As a visitor you get to jet around the lake at sunset or sunrise in one of the teak boats covered in black lacquer coating. The lacquer paint has to be redone every year, but the boat can be used several decades. One boat takes two builders about two months to finish, the wood from three teak trees (there are not iron parts in the boat) and will cost more than 2,000$. Therefore most fishermen and locals actually row around in much smaller and cheaper canoes, also made from teak.
In low waters the acrobatic fishermen on the lake use cone-shaped bamboo frames and nets to trap fish and spear them. In deeper waters they use nets. The fishermen are a photographer’s dream because they balance precariously on their canoes and row with only one foot. Some of the fishermen do “demonstrations” for tourists at sunrise and sunset so you are pretty likely to get a good shot.
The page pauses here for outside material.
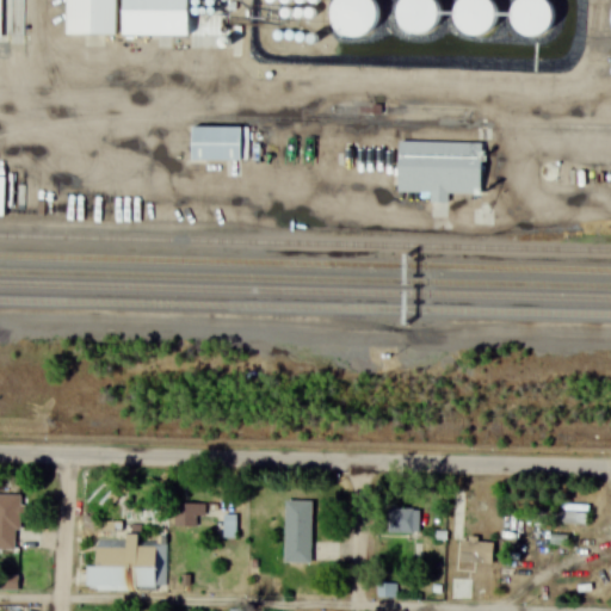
[(0,0),(0,36),(24,37),(24,0),(0,0)]
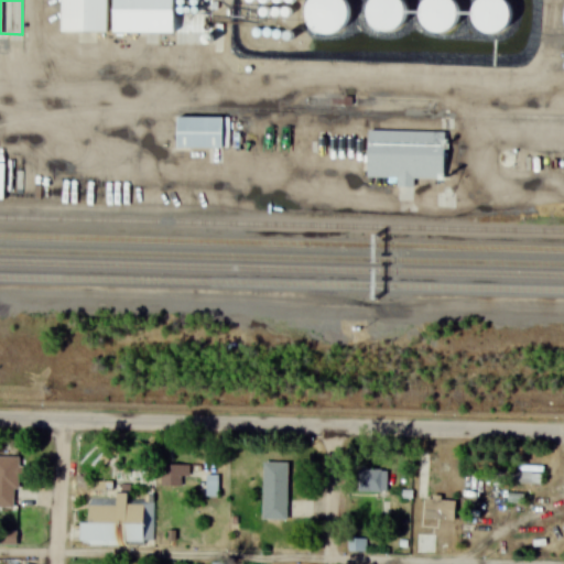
[(58,0),(58,31),(105,32),(105,0),(58,0)]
The villages around the lake specialise in different crafts. In some villages people make rice crackers, in others a famous tofu from split yellow peas, in yet others they dye cloth, run weaving workshops, roll cheeroot cigarettes, work as silversmiths, grow vegetables, make their own noodles, go fishing or build boats.
The entire lake is separated into different trades, all of which you can visit as a tourist. While a lot of the workshops have been geared to tourists (some even take VISA which is a big exception in Myanmar at the moment) you do not have to buy anything. We felt the people were also quite happy to simply explain their trade.
The weavers on the lake had come up with a rather ingenious way to make cloth on the lake. They use lotus stem fibres to make a yarn, which is a slow and long process. For this reason the cloth they produce is very, very expensive, but unique to Inle Lake. The thread feels a little like coarse linen. In the different workshops you can see the weaving in action.
Finally, you can visit colourful markets where the tribes people from the hills come to sell their produce. The markets around the large lake rotate in a five day pattern so the villagers from around the lake as well as from the surrounding hills do not all have to go to the same place. Some of the villagers walk for 4-5 hours to sell their wares on market day. This includes for example very old ladies selling dried chillies.